→ Task directions
Please write out every line of text in the rows below word for word, leaving out the pictures.

[Extracted page text data]
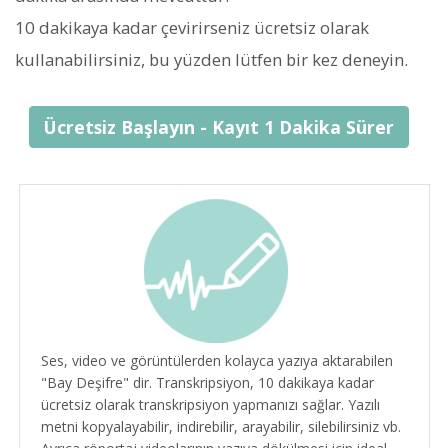
10 dakikaya kadar çevirirseniz ücretsiz olarak
kullanabilirsiniz, bu yüzden lütfen bir kez deneyin.
Ücretsiz Başlayın - Kayıt 1 Dakika Sürer
Ses, video ve görüntülerden kolayca yazıya aktarabilen
"Bay Deşifre" dir. Transkripsiyon, 10 dakikaya kadar
ücretsiz olarak transkripsiyon yapmanızı sağlar. Yazılı
metni kopyalayabilir, indirebilir, arayabilir, silebilirsiniz vb.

→ Answer to this problem
10 dakikaya kadar çevirirseniz ücretsiz olarak
kullanabilirsiniz, bu yüzden lütfen bir kez deneyin.
Ücretsiz Başlayın - Kayıt 1 Dakika Sürer
Ses, video ve görüntülerden kolayca yazıya aktarabilen
"Bay Deşifre" dir. Transkripsiyon, 10 dakikaya kadar
ücretsiz olarak transkripsiyon yapmanızı sağlar. Yazılı
metni kopyalayabilir, indirebilir, arayabilir, silebilirsiniz vb.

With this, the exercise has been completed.